Thursday, August 1, 2013

Mutating completely foldable triangulations

If we have a completely foldable (CF) triangulation in hand, we might be able to mutate it into another CF triangulation by making local "moves" that preserve its tricolorability.

It is known that a sequence of Pachner moves (a.k.a., bistellar flips) connect any two triangulations of the same surface.

The three Pachner moves are:

flip22 = rotate the edge shared by two triangles (this move is self-inverse.)
flip13 = trisection one triangle into three triangles by adding one vertex and three edges to its interior.
flip31 = weld together the three triangles around a trivalent vertex by removing the vertex and its three incident edges (this is the inverse of flip13.)

None of the Pachner moves preserve the tricolorability of a triangulation by themselves. Rotate creates four non-Eulerian vertices when applied to a triangulation that is already tricolorable. Trisection does the same. Weld cannot even be applied to a tricolorable triangulation since it needs a trivalent vertex. 

The tricolorability-preserving mutation we are looking for, if it exists, must be expressible as a composition of Pachner moves.

There are nine possible 2-move compositions of Pachner moves, and these may have variations depending on which edge or triangle we choose operate on in the second move.

We can immediately eliminate the 2-move compositions that begin with weld since there are no trivalent vertices to be found in a triangulation that is tricolorable. For like reasons, we can eliminate the 2-move compositions that end with trisection since this would leave us with a trivalent vertex in the triangulation making it non-tricolorable.

The three remaining possibilities are:

rr: rotate-then-rotate: an identity when the same edge is operated on in the second move; the first rotation creates four non-Eulerian vertices and there is simply no way to repair them all with a subsequent rotation of any other edge.

rw: rotate-then-weld: this fails in the general case because there is no guarantee that the edge rotation of the first move will produce a trivalent vertex to weld in the second move. The special cases when an edge rotation produces a trivalent vertex are: I, when at least one of the vertices the edge rotates away from has valence 4, and II, when at least one of the vertices the edge rotates toward has valence 2.

tr: trisection-then-rotate: this works any time the rotation acts on one of the three edges created in the first move. Rotating some other edge in the second move would leave a trivalent vertex from the first move, making the triangulation non-tricolorable.

tw: trisection then weld: this is an identity since the only trivalent vertex available to weld is the one created in he first move.

So the only 2-move composition of Pachner moves that preserves tricolorability is tr, more explicitly, "trisection a triangle, then rotate one of the new edges." The action of tr is to increase the count of vertices by 1, faces by 2, and edges by 3.

In visual terms, tr parallellizes an edge and then separates the two parallel edges with a bisected edge.

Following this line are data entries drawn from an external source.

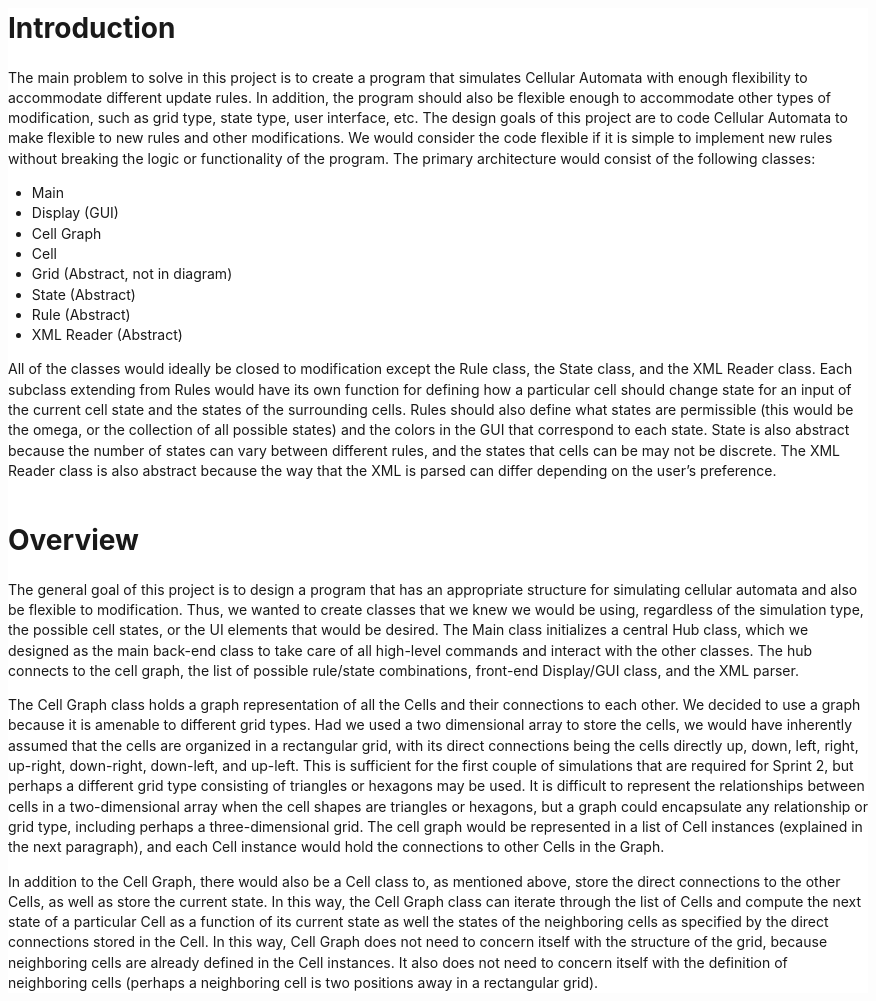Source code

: Introduction
============

The main problem to solve in this project is to create a program that simulates Cellular Automata with enough flexibility to accommodate different update rules.  In addition, the program should also be flexible enough to accommodate other types of modification, such as grid type, state type, user interface, etc.  The design goals of this project are to code Cellular Automata to make flexible to new rules and other modifications.  We would consider the code flexible if it is simple to implement new rules without breaking the logic or functionality of the program.  The primary architecture would consist of the following classes:

- Main
- Display (GUI)
- Cell Graph
- Cell
- Grid (Abstract, not in diagram)
- State (Abstract)
- Rule (Abstract)
- XML Reader (Abstract)

All of the classes would ideally be closed to modification except the Rule class, the State class, and the XML Reader class. Each subclass extending from Rules would have its own function for defining how a particular cell should change state for an input of the current cell state and the states of the surrounding cells.  Rules should also define what states are permissible (this would be the omega, or the collection of all possible states) and the colors in the GUI that correspond to each state. State is also abstract because the number of states can vary between different rules, and the states that cells can be may not be discrete. The XML Reader class is also abstract because the way that the XML is parsed can differ depending on the user’s preference.

Overview
========

The general goal of this project is to design a program that has an appropriate structure for simulating cellular automata and also be flexible to modification.  Thus, we wanted to create classes that we knew we would be using, regardless of the simulation type, the possible cell states, or the UI elements that would be desired.  The Main class initializes a central Hub class, which we designed as the main back-end class to take care of all high-level commands and interact with the other classes.  The hub connects to the cell graph, the list of possible rule/state combinations, front-end Display/GUI class, and the XML parser.

The Cell Graph class holds a graph representation of all the Cells and their connections to each other.  We decided to use a graph because it is amenable to different grid types.  Had we used a two dimensional array to store the cells, we would have inherently assumed that the cells are organized in a rectangular grid, with its direct connections being the cells directly up, down, left, right, up-right, down-right, down-left, and up-left.  This is sufficient for the first couple of simulations that are required for Sprint 2, but perhaps a different grid type consisting of triangles or hexagons may be used.  It is difficult to represent the relationships between cells in a two-dimensional array when the cell shapes are triangles or hexagons, but a graph could encapsulate any relationship or grid type, including perhaps a three-dimensional grid.  The cell graph would be represented in a list of Cell instances (explained in the next paragraph), and each Cell instance would hold the connections to other Cells in the Graph.

In addition to the Cell Graph, there would also be a Cell class to, as mentioned above, store the direct connections to the other Cells, as well as store the current state.  In this way, the Cell Graph class can iterate through the list of Cells and compute the next state of a particular Cell as a function of its current state as well the states of the neighboring cells as specified by the direct connections stored in the Cell.  In this way, Cell Graph does not need to concern itself with the structure of the grid, because neighboring cells are already defined in the Cell instances.  It also does not need to concern itself with the definition of neighboring cells (perhaps a neighboring cell is two positions away in a rectangular grid).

With hindsight we can construct an inverse for tr from special case II of rw as follows. If any vertex in a triangulation has valence 2, it must lie between two parallel edges (else its incident faces could not both be triangles.) Finding such a 2-valent vertex, we can rotate either of its opposing parallel edges, making said vertex 3-valent, and then remove the vertex with weld. Note that this rw acts as the inverse of tr regardless of which of the two opposing parallels gets rotated and ultimately removed.

That gives us tr, which can grow a tricolorable triangulation, and rw, which can shrink one, leaving us still in the hunt for a mutation that can interconvert tricolorable triangulations of the same size.

What tr means physically is that we slit open one edge of the triangulation (creating the two parallel edges) and repair the wound by gluing on a triangular envelope that has been likewise slit open one on edge. The net result is that we have joined a triangular "ear" to the surface. The 2-valent vertex is the point of the ear. Inversely, rw finds such an ear and removes it.

Clearly, slit-and-join is a general technique we can use to compose any two completely foldable triangulations (CFT's) along a doubled common edge. If we imagine this surgery occurring when both CFT's are completely folded, the final move is simply to fold on the coincident common edges so that we once again have a single triangle.